Here is my attempt to write better performance test demo, but I not giving warranty there is no problems with it.

#include <memory>
#include <tuple>
#include <array>

class Base {
public:
  virtual ~Base() {}

  virtual int foo(int) = 0;
};

class A : public Base {
public:
  int foo(int x) override {
    return bar(x);
  }

  int bar(int x) {
    return x + 1;
  }
};

class B : public Base {
public:
  int foo(int x) override {
    return bar(x);
  }

  int bar(int x) {
    return x - 1;
  }
};

class C : public Base {
public:
  int foo(int x) override {
    return bar(x);
  }

  int bar(int x) {
    return x / 2;
  }
};

class D : public Base {
public:
  int foo(int x) override {
    return bar(x);
  }

  int bar(int x) {
    return 3*x + 1;
  }
};

auto makePointerTuple()
{
  return std::tuple{std::make_unique<A>(), std::make_unique<B>(), std::make_unique<C>(), std::make_unique<D>()};
}

auto makeValuesTuple()
{
  return std::tuple{A(), B(), C(), D()};
}

auto makeArray()
{
  return std::array<std::unique_ptr<Base>, 4>{std::make_unique<A>(), std::make_unique<B>(), std::make_unique<C>(), std::make_unique<D>()};
}

static void TestVirtualCall(benchmark::State& state) {
  auto arr = makeArray();
  int accumulator = 0;
  for (auto _ : state) {
    benchmark::DoNotOptimize(arr);
    std::apply([&accumulator](auto&... args) {
        ((accumulator = args->foo(accumulator)), ...);
      }, arr);
    benchmark::DoNotOptimize(accumulator);
  }
}
BENCHMARK(TestVirtualCall);

static void TestRegualrCall(benchmark::State& state) {
  auto t = makePointerTuple();
  int accumulator = 0;
  for (auto _ : state) {
    benchmark::DoNotOptimize(t);
    std::apply([&accumulator](auto&... args) {
        ((accumulator = args->bar(accumulator)), ...);
      }, t);
    benchmark::DoNotOptimize(accumulator);
  }
}
BENCHMARK(TestRegualrCall);


static void TestVirtualFunclWithKnownType(benchmark::State& state) {
  auto t = makePointerTuple();
  int accumulator = 0;
  for (auto _ : state) {
    benchmark::DoNotOptimize(t);
    std::apply([&accumulator](auto&... args) {
        ((accumulator = args->foo(accumulator)), ...);
      }, t);
    benchmark::DoNotOptimize(accumulator);
  }
}
BENCHMARK(TestVirtualFunclWithKnownType);

static void TestVirtualFunclWithKnownValuesType(benchmark::State& state) {
  auto t = makeValuesTuple();
  int accumulator = 0;
  for (auto _ : state) {
    benchmark::DoNotOptimize(t);
    std::apply([&accumulator](auto&... args) {
        ((accumulator = args.foo(accumulator)), ...);
      }, t);
    benchmark::DoNotOptimize(accumulator);
  }
}
BENCHMARK(TestVirtualFunclWithKnownValuesType);

In fact I'm surprised that TestVirtualFunclWithKnownValuesType produced the worst outcome on clang with libstdc++.

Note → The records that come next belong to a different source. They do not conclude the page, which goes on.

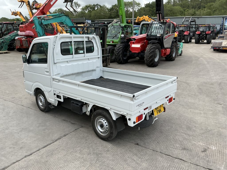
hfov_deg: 63.4
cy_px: 85
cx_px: 114
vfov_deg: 49.7
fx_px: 184
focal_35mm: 28
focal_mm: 3
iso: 25
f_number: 1.8
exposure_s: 1/419
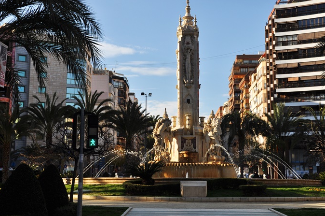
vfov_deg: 23.7
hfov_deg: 35.1
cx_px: 168
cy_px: 92
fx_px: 514
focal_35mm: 57
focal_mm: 32
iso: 200
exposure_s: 1/400
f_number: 10
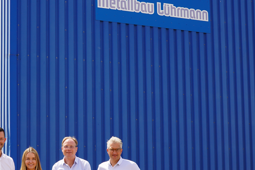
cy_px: 132
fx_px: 524
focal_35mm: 74
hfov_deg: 26.9
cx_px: 53
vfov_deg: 18.3
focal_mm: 35
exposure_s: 1/125
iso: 100
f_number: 9
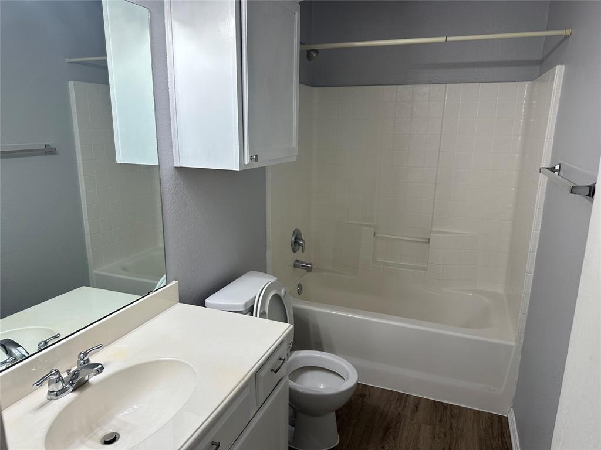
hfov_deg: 71.6
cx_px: 300
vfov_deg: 56.8
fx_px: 417
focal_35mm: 24
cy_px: 225
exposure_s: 1/193
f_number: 1.78
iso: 64
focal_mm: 6.86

Note that gcc was able to optimize virtual calls if it can determine the type of the object (this is what I was warning about in comment under a question).


My questions:

  1. If virtual functions are indeed slower than regular once, how can I measure it and see for myself? What mistakes did I make in my approach?

I suspect that in your code, this line:

benchmark::DoNotOptimize(b->VirtualFoo());

Compiler moved fetch of address of virtual function outside testing loop. p doesn't change, so address of virtual function doesn't change too, so fetching it can be done before testing loop. Adding this line can change a lot:

benchmark::DoNotOptimize(b);
  1. Why in this tests I sometimes see virtual functions being slower than regular once?

How nay times did you run your test? Are you sure you didn't reached timer limitations and you see just pure statistical fluctuations?